Last year AOL began offering paying dial-up customers (those who pay $26 a month) free identity fraud protection from LifeLock. For those still subscribing to AOL dial-up service, the protection service is a great deal, providing credit bureau monitoring and alerts along with lost-wallet protection, cybermonitoring, and million-dollar identity theft insurance.
Many smaller banks and credit unions offer free ID theft protection as a way to stand out from the pack. Plans vary, but programs such as the one from Canandaigua National Bank and Trust in New York offer surprisingly strong protection to customers. Open a checking account at Canandaigua National Bank and Trust, and you'll receive both credit bureau checks and alerts (as security experts recommend) at no additional cost.
In 2007 nearly 130 banks and credit unions in the United States offered free ID theft protection.
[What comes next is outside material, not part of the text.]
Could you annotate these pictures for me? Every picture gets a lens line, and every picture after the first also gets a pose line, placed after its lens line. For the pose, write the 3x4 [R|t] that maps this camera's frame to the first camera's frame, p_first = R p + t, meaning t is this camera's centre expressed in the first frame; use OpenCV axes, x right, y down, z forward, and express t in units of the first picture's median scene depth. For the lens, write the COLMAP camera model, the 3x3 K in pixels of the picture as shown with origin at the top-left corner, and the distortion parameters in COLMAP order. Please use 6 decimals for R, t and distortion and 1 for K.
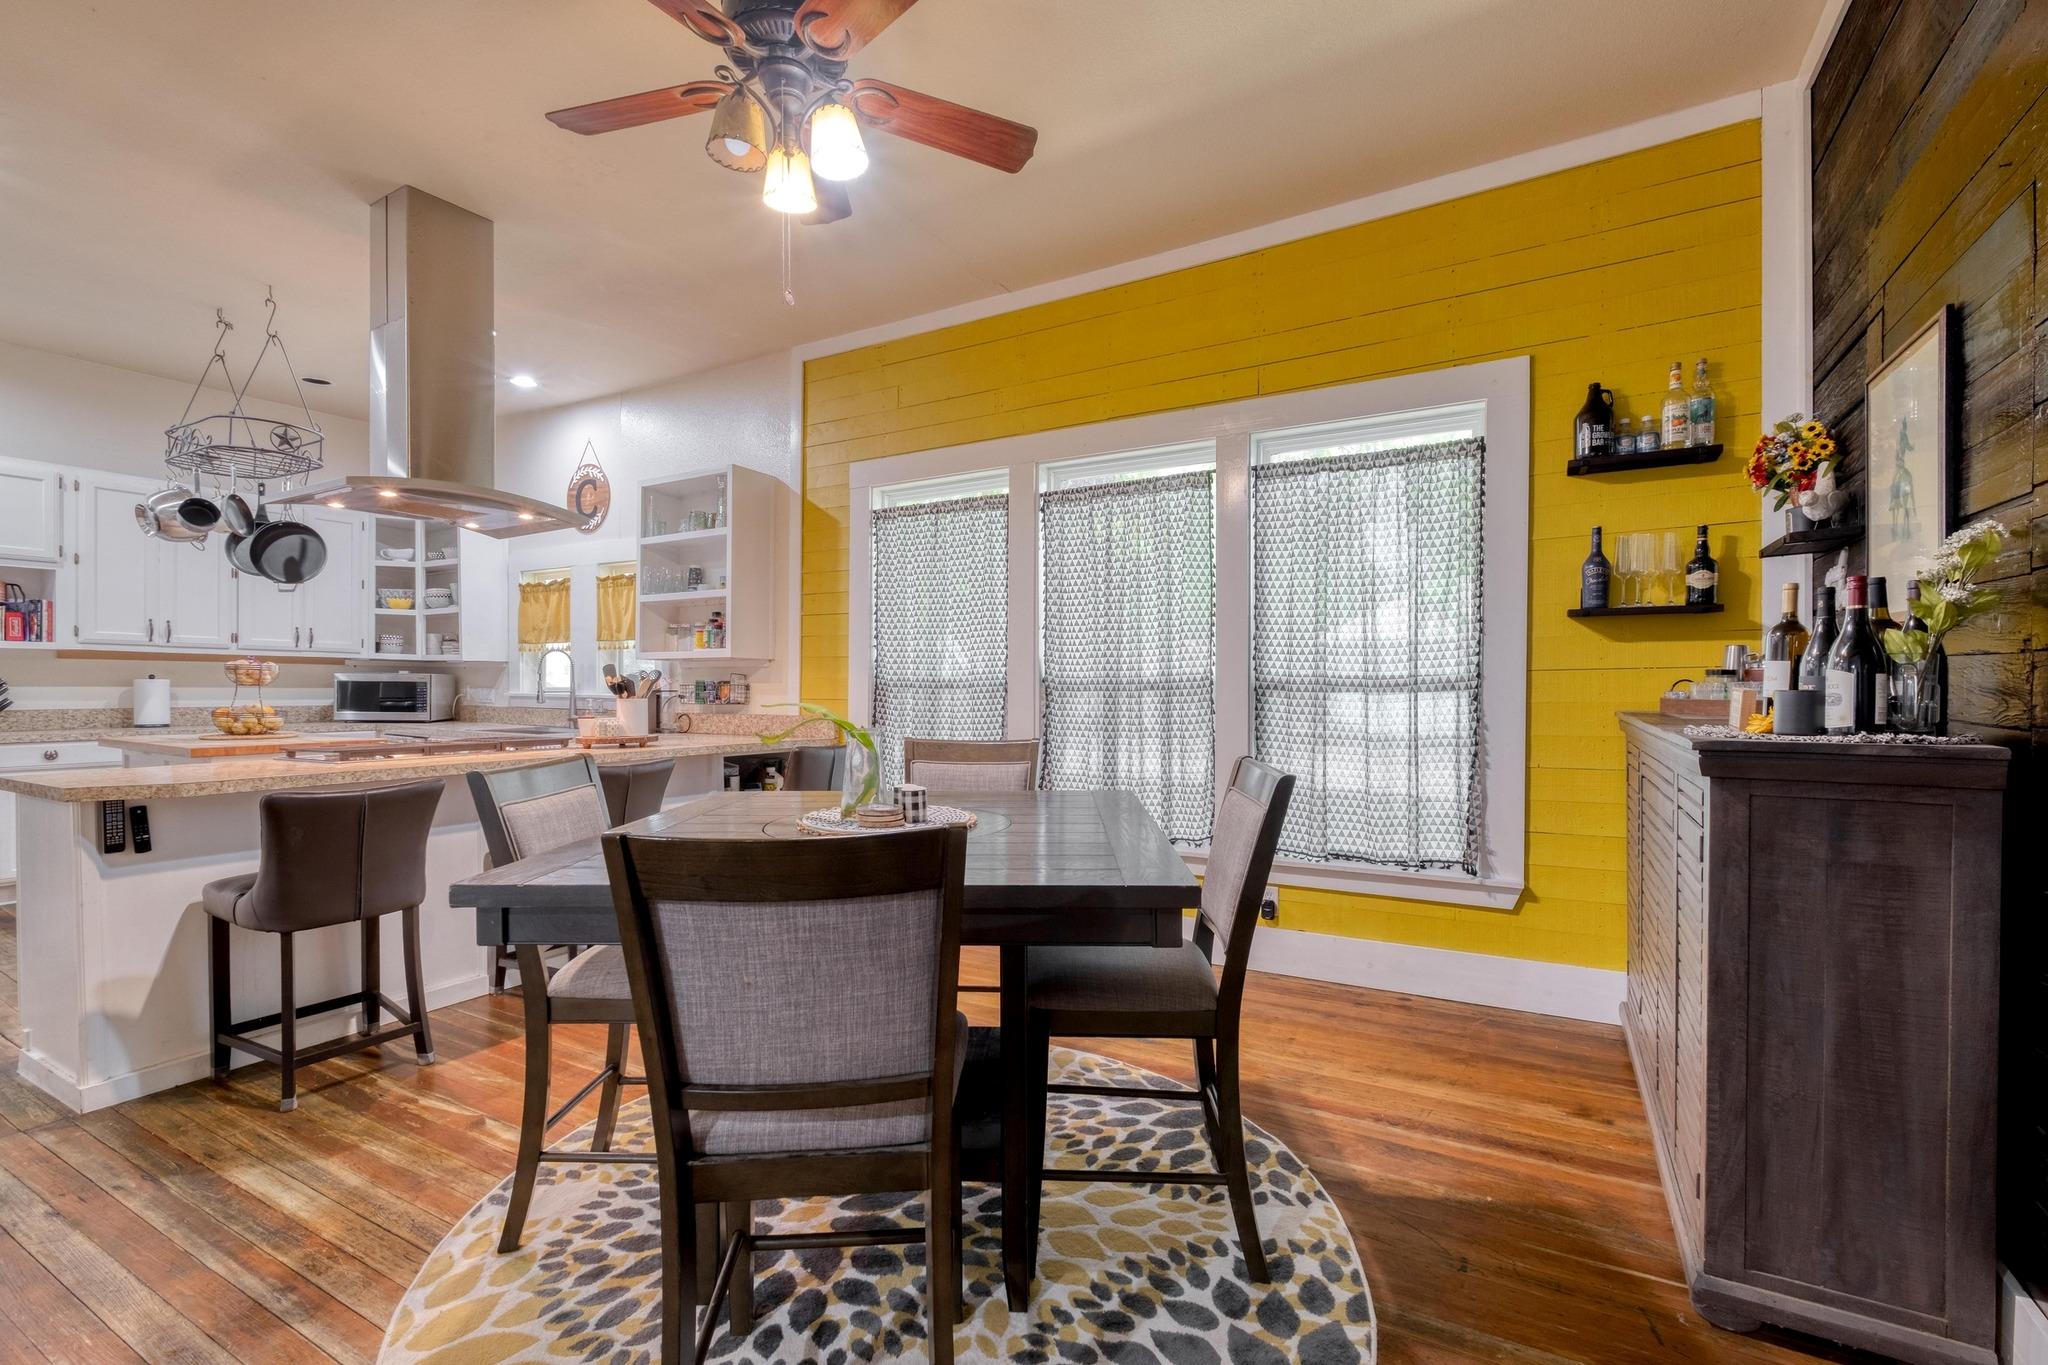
lens RADIAL K [[887.1, 0, 1020.4], [0, 887.1, 688.1], [0, 0, 1]] dist [-0.000738, -0.002191]
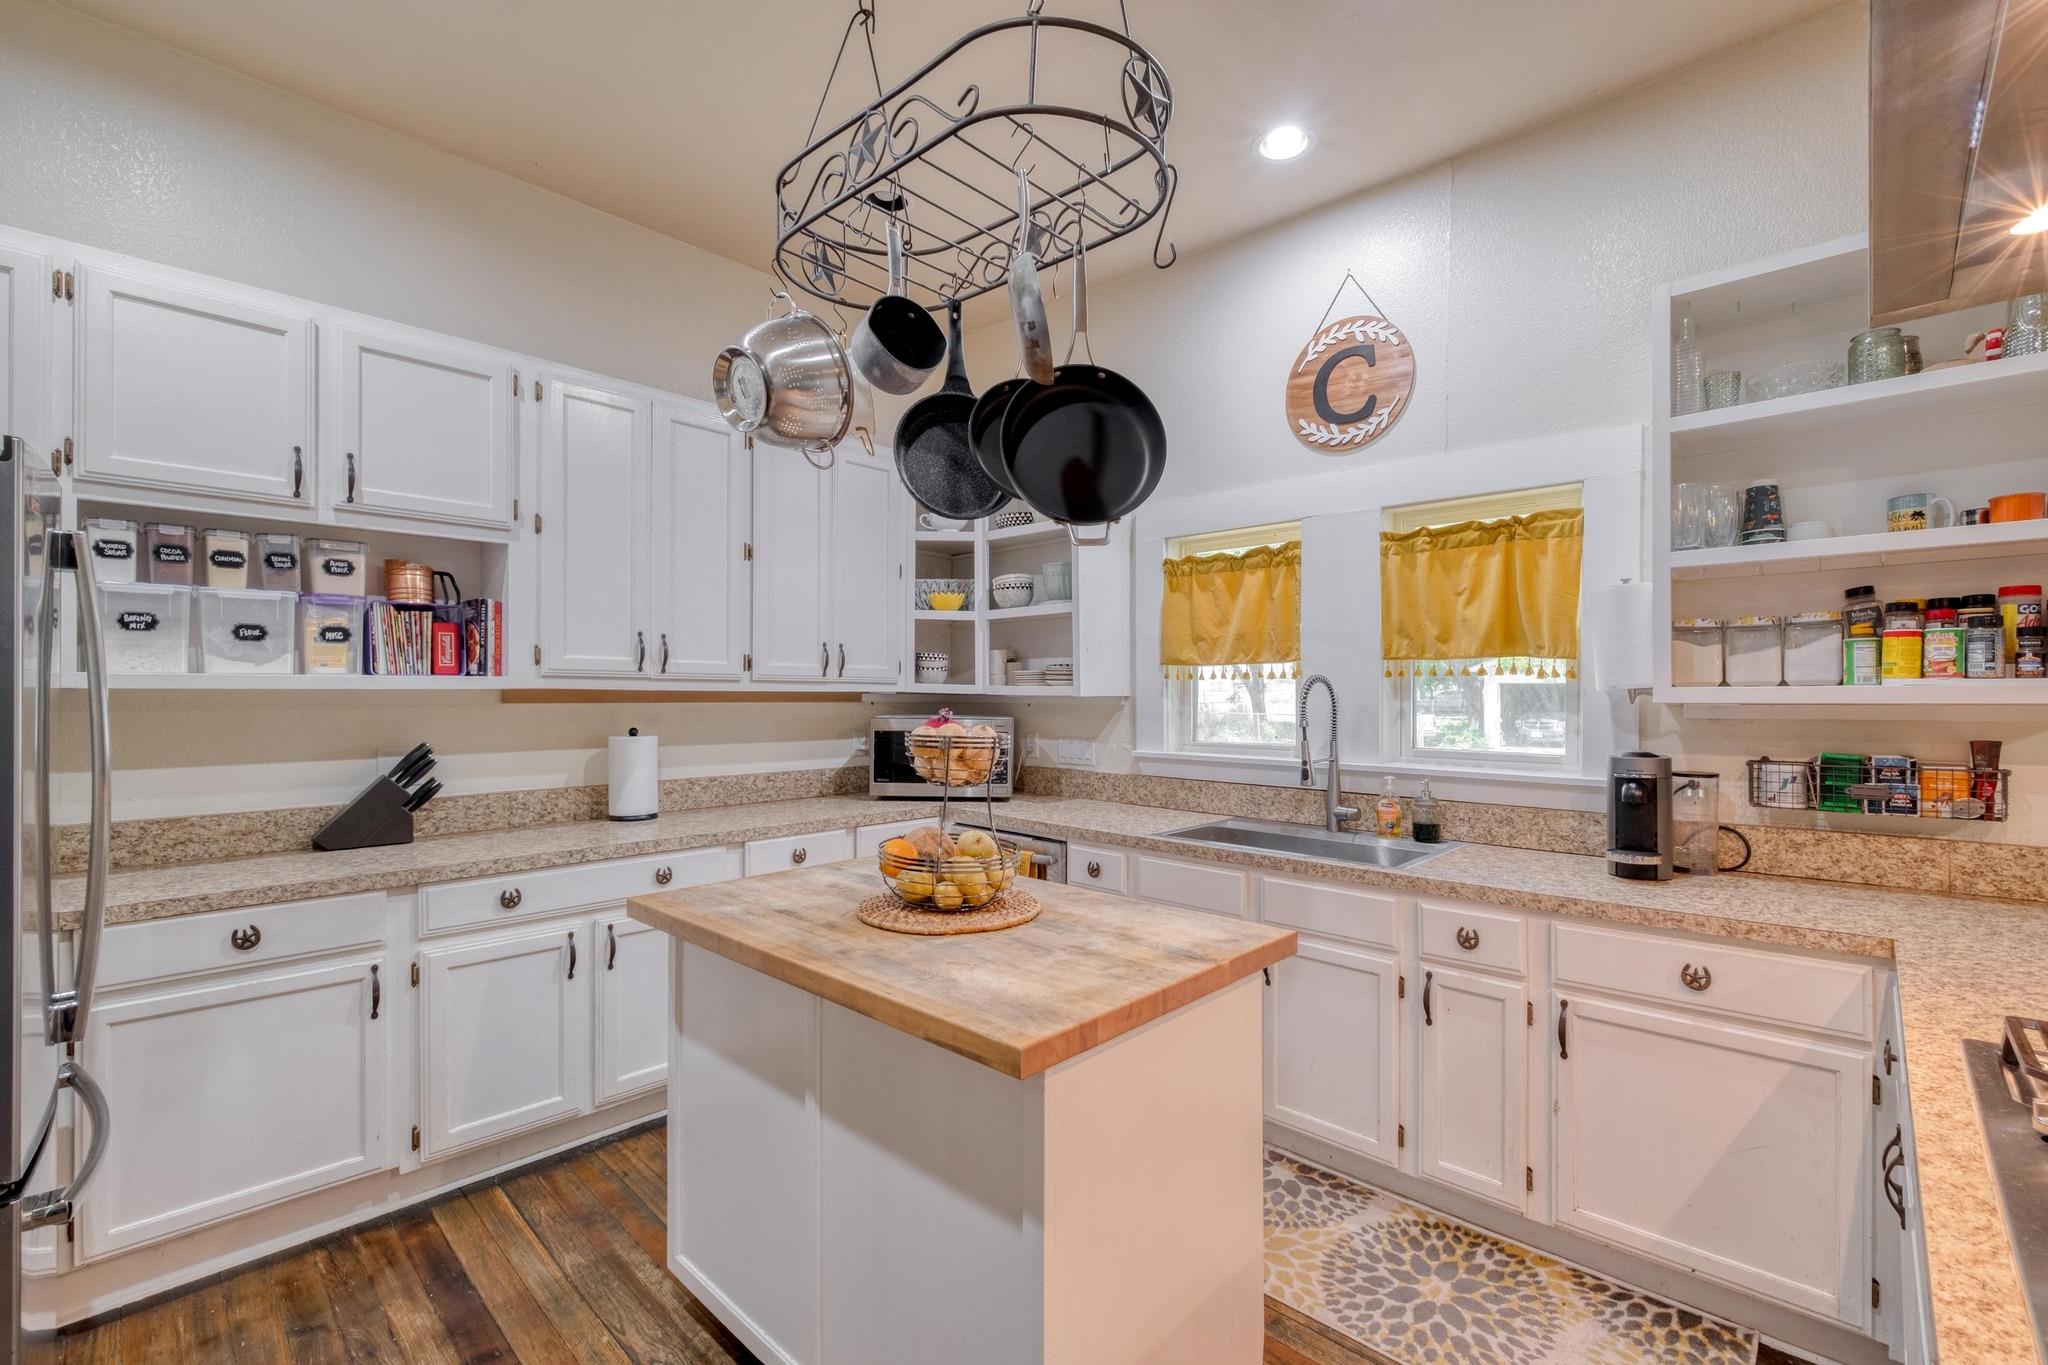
lens RADIAL K [[887.1, 0, 1027.5], [0, 887.1, 689.2], [0, 0, 1]] dist [-0.000738, -0.002191]
pose [[0.974836, -0.005121, -0.222863, -0.562186], [0.003199, 0.999955, -0.008982, -0.032457], [0.222899, 0.008043, 0.974808, 0.459939]]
Four years later it's worth asking your bank about ID theft protection. The programs we spotted won't cost you anything, but do require you to explicitly sign up for the services.
After 77 million accounts on Sony's PlayStation Network and Sony Online Entertainment had their personal identification exposed to hackers, Sony offered its users free ID theft protection for one year. Sony customers have until July 31 to sign up for the offer.
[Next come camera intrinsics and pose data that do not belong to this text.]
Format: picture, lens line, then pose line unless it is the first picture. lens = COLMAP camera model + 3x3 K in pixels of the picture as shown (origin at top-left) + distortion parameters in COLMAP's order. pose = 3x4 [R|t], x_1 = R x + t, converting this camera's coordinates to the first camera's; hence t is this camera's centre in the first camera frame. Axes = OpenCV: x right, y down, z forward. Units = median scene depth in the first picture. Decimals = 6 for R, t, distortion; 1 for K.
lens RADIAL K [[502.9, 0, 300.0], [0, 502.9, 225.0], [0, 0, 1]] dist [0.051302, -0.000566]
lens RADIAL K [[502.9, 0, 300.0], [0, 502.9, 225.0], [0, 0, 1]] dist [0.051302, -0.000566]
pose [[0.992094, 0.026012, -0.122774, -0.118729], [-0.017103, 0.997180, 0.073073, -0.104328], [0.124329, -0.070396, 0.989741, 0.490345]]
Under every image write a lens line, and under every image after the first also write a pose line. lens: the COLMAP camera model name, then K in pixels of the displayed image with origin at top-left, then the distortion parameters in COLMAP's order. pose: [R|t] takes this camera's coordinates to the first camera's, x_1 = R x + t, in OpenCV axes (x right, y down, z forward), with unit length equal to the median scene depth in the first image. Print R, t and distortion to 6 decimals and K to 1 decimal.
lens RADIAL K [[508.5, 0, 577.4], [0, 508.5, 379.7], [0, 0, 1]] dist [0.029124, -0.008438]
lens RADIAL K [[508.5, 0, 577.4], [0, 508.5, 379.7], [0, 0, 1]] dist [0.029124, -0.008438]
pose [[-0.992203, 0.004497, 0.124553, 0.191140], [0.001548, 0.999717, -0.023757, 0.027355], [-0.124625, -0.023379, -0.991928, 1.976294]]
Sony offers its ID theft protection through a company called Debix and its AllClear ID Plus plan. The offer meets security experts' recommendations, supplying both credit bureau monitoring and alerts should a red flag pop up.
Sony has promised free protection for every PSN and SOE user, and Debix has an easy-to-follow registration process on its website. The downside is that Sony will cover the cost of the AllClear ID Plus plan for only one year; after that you'll have to pay for the service yourself.
Free, but Are They Worth It?
Not eligible for any of the above offers? Two identity protection companies offer free bare-bones identity protection plans for any consumer.
IDSafe, a free service from TrustedID, helps you access and scan your credit scores for misuse (though only at one credit bureau, for only partial protection), and it provides lost-wallet service, notifying your credit card companies in the event that your cards go missing.
Debix has a free service called AllClearID that gives you some of the same basic protections provided to Sony customers. It doesn't monitor credit bureaus, but it will watch the Web for your identity on black markets; AllClearID also gives lost-wallet protection.
Tricks and Traps
Both IDSafe and AllClearID exist as marketing tools to get you to upgrade to the companies' respective paid services. Although no-cost protection is better than nothing, it's important not to have an inflated sense of how secure these services make you. In addition, you should be clear about the terms of service for any free or free-trial services: Will a free service turn fee overnight? Will a one-year free service automatically roll into a fee service unless you opt out?
Free protection services from ISPs Cox, EarthLink, and Time Warner Road Runner sound as if they offer ID theft protection. It may be splitting hairs, but what these companies really offer are typically just antivirus packages: The antivirus software's protection features are simply programmed to deliver a pop-up warning in a browser window when you submit personal information at a website.
If you want to protect yourself from identity thieves, and if you can stay vigilant, you can monitor the keystone of your privacy--your credit reports--for suspicious activity yourself. AnnualCreditReport.com offers free yearly access to your credit report from Equifax, Experian, and TransUnion.
Paid ID theft protection can cost between $10 and $15 a month. If you're wondering whether such services are worth the investment to you, consider this: According to the Better Business Bureau, if you become a victim, the out-of-pocket costs to reclaim your identity come to an average of $400, and the average cost of damages amounts to $6400. Your odds of being a victim? In 2010 an estimated 11.1 million people in the United States were identity theft victims, losing a total of $54 billion, according to a study by Javelin Strategy and Research.